As pessoas agressivas precisam de muito pouco para surtar. Sua leitura mental das situações é bem paranóica. Altamente competitivas, a toda a hora precisam sentir que estão no comando, ou melhor, ter a certeza que ninguém as controla ou que estão se aproveitando delas. E, por serem excessivamente sensíveis à crítica, muito cuidado com as observações que se faz a seu respeito, dependendo da interpretação que elas fazem, num minuto pode-se estar gargalhando junto e no seguinte sendo atacado de todo o jeito.

Estas pessoas são boas de ofender, de se fazerem superiores e dependendo da situação, podem até se fazer de vítimas, isto porque seu ego é exacerbado. E a coisa não pára por aí, enquanto o outro está ainda tentando entender como uma brincadeira tomou tal proporção, o suposto ofendido já está espalhando sua versão equivocada do episódio.

Claro que dias depois há um clima aparente de harmonia, mas que ninguém se engane, pessoas agressivas não deixarão passar a oportunidade de jogar na cara do outro a “grosseria” ou “maldade” ou como quer que seja que sua miséria afetiva, muitas vezes uma patologia, interprete os fatos. Psicólogos apontam o receio da exclusão como pivô do desequilíbrio, daí estes indivíduos estarem sempre prontos a pularem no ringue e distribuírem socos gratuitos.

Trata-se de um exemplo do tipo de personalidade com que podemos nos deparar, ou com quem precisamos forçosamente conviver no dia a dia, seja na pessoa de um colega, amigo ou parente.
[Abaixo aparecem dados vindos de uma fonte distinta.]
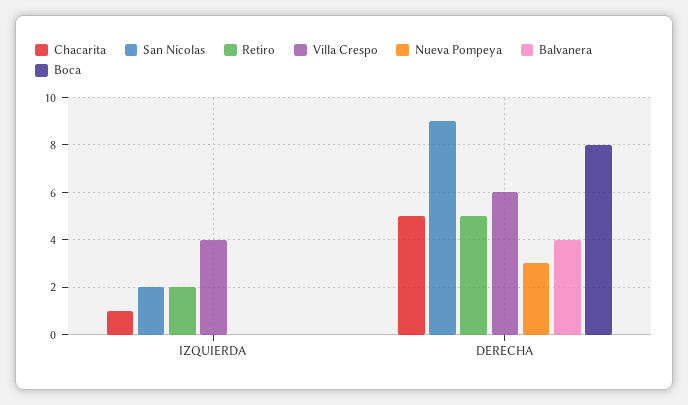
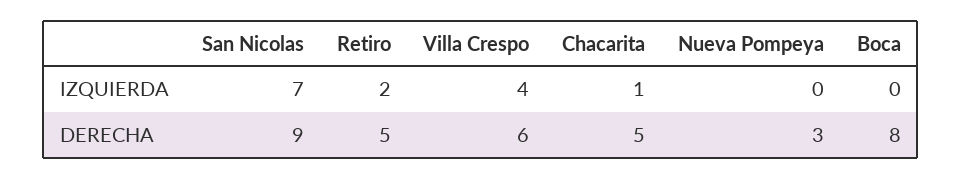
San Nicolas, IZQUIERDA: 2 -> 7
Balvanera, IZQUIERDA: 0 -> none
Balvanera, DERECHA: 4 -> none

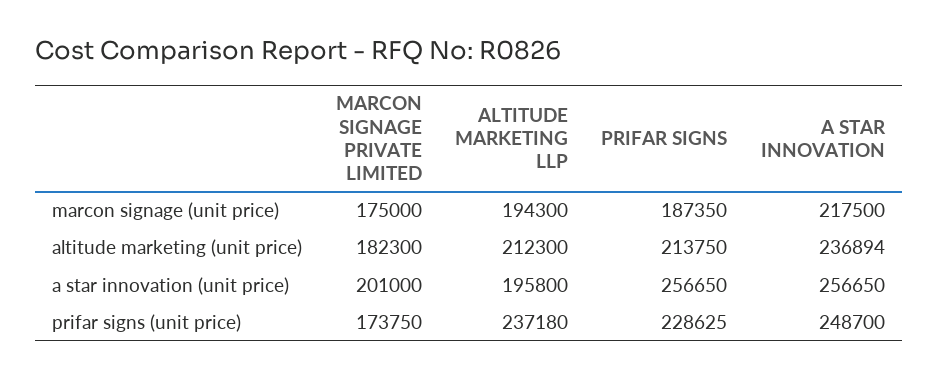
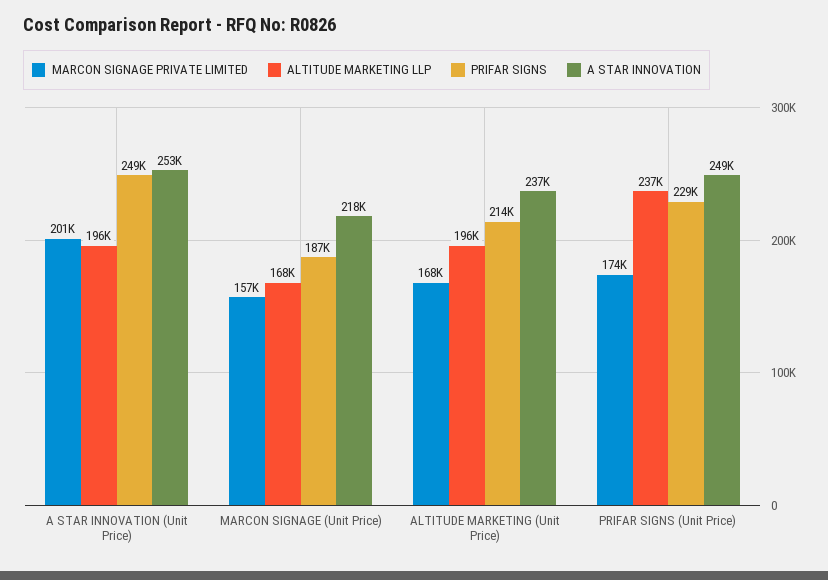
MARCON SIGNAGE PRIVATE LIMITED, marcon signage (unit price): 175000 -> 157000
ALTITUDE MARKETING LLP, marcon signage (unit price): 194300 -> 168000
MARCON SIGNAGE PRIVATE LIMITED, altitude marketing (unit price): 182300 -> 168000
ALTITUDE MARKETING LLP, altitude marketing (unit price): 212300 -> 196000
PRIFAR SIGNS, a star innovation (unit price): 256650 -> 249000
A STAR INNOVATION, a star innovation (unit price): 256650 -> 253000

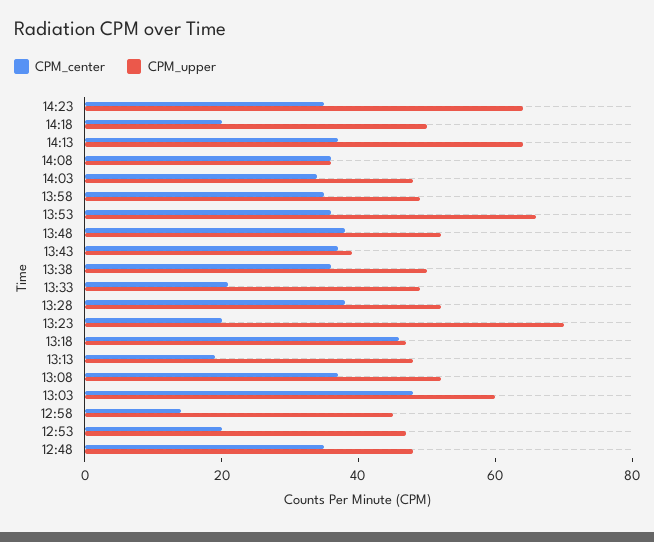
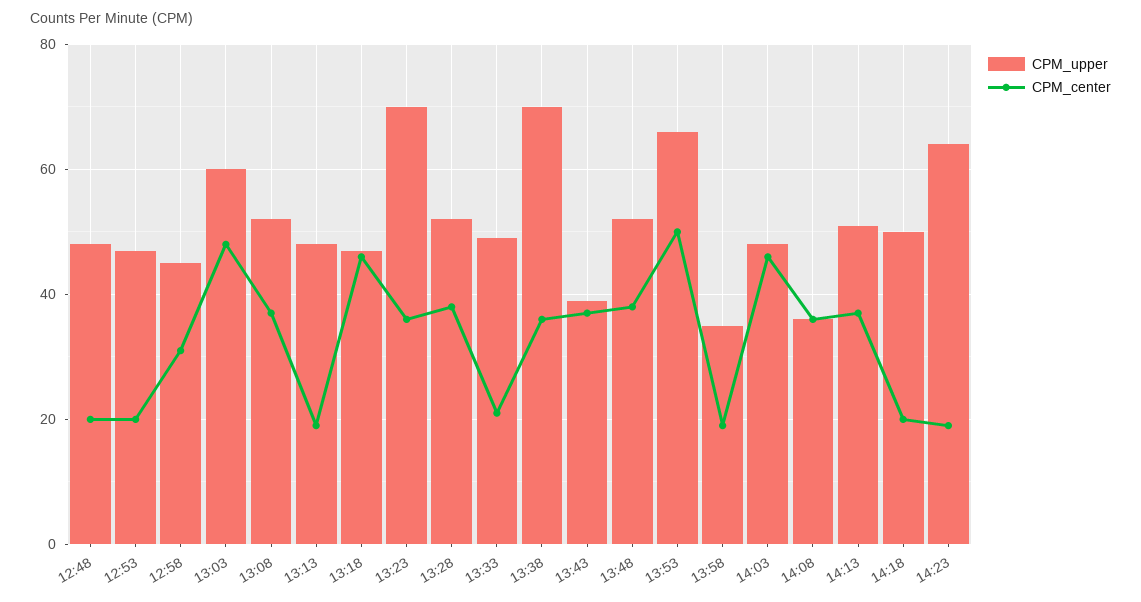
CPM_center, 14:23: 35 -> 20
CPM_upper, 14:13: 65 -> 50
CPM_center, 14:03: 35 -> 45
CPM_center, 13:58: 35 -> 20
CPM_upper, 13:58: 50 -> 35
CPM_center, 13:53: 35 -> 50
CPM_upper, 13:38: 50 -> 70
CPM_center, 13:23: 20 -> 35
CPM_center, 12:58: 15 -> 30
CPM_center, 12:48: 35 -> 20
Difícil? Muito, mas todos podemos desenvolver formas de contornar estas situações, encontrarmos em nós mesmos mecanismos que nos ajudem, nos protejam de cairmos na armadilha do desentendimento, num bate boca estressante por conta de ignorância ou patologia, de uma ou outra parte ou de ambas.

Por esses dias assistindo um programa na TV, deparei-me com a história de um assassino confesso que acordou a consciência ao se ver frente a frente com os pais de uma de suas vítimas. O seu olhar cruzou com o do pai do rapaz que ele baleara e ao perceber o profundo sofrimento daquele homem, ele sentiu pela primeira vez empatia, segundo suas palavras “... vi pela primeira vez os outros como pessoas.” Depois disso ele passou a vida se martirizando pelo que fizera.

Agora bem mais velho ele ainda chora a violência estúpida. Na entrevista o homem conta como mergulhou dentro dele mesmo, refletiu sobre sua vida, seus atos, procurando leituras que o ajudassem a entender o que fez, a conviver com os atos passados e a encontrar uma forma de se reparar “não diante da sociedade”, mas para conseguir conviver consigo mesmo.

O indivíduo acima referiu-se a ele mesmo, várias vezes, como um animal. Felizmente nem todos somos assassinos. A evolução emocional ocorre em todas as criaturas em diferentes níveis. Isso é notório. Temos dentro de nós instintos ainda primitivos, o bem e o mal, a bela e a fera, o príncipe e o sapo. As armadilhas estão em todo o lugar e por conta disso, os conflitos internos e externos proliferam, mas quando nos questionamos dramaticamente, como Hamlet “ser ou não ser...”* já é uma vitória.

Embora se escute muito que o cenário atual estimula o individualismo,  o que explicaria o aumento da violência no mundo, eu acho bastante questionável. O que vivemos hoje é uma liberdade maior de agir, sendo que uma boa parcela da humanidade não possui compreensão/inteligência emocional suficiente para utilizar de forma equilibrada, ou civilizada, essa liberdade. A maioria dos indivíduos acredita que as coisas se conseguem na base da força, não tem qualquer empatia com o próximo, não percebe que a sua luta, é a luta do outro e que duas forças, ou melhor, duas inteligências no mesmo compasso somam milagres.

Relações humanas - convivência social -, é uma problemática com que todos temos de lidar porque afinal cada um é um gerador de conflitos em potencial. É aqui que entra a consciência, a informação, a auto-crítica, a reflexão, a busca enfim pelo equilíbrio emocional e isto está ao alcance de todos. Sem auto-análise dificilmente poderemos melhorar o convívio social, o ambiente em que vivemos e circulamos. Corremos o risco de vivermos aos chutes e bolachadas, como se fôssemos perseguidos pelo mundo, ou em lamúrias cansativas como se esquecidos de Deus.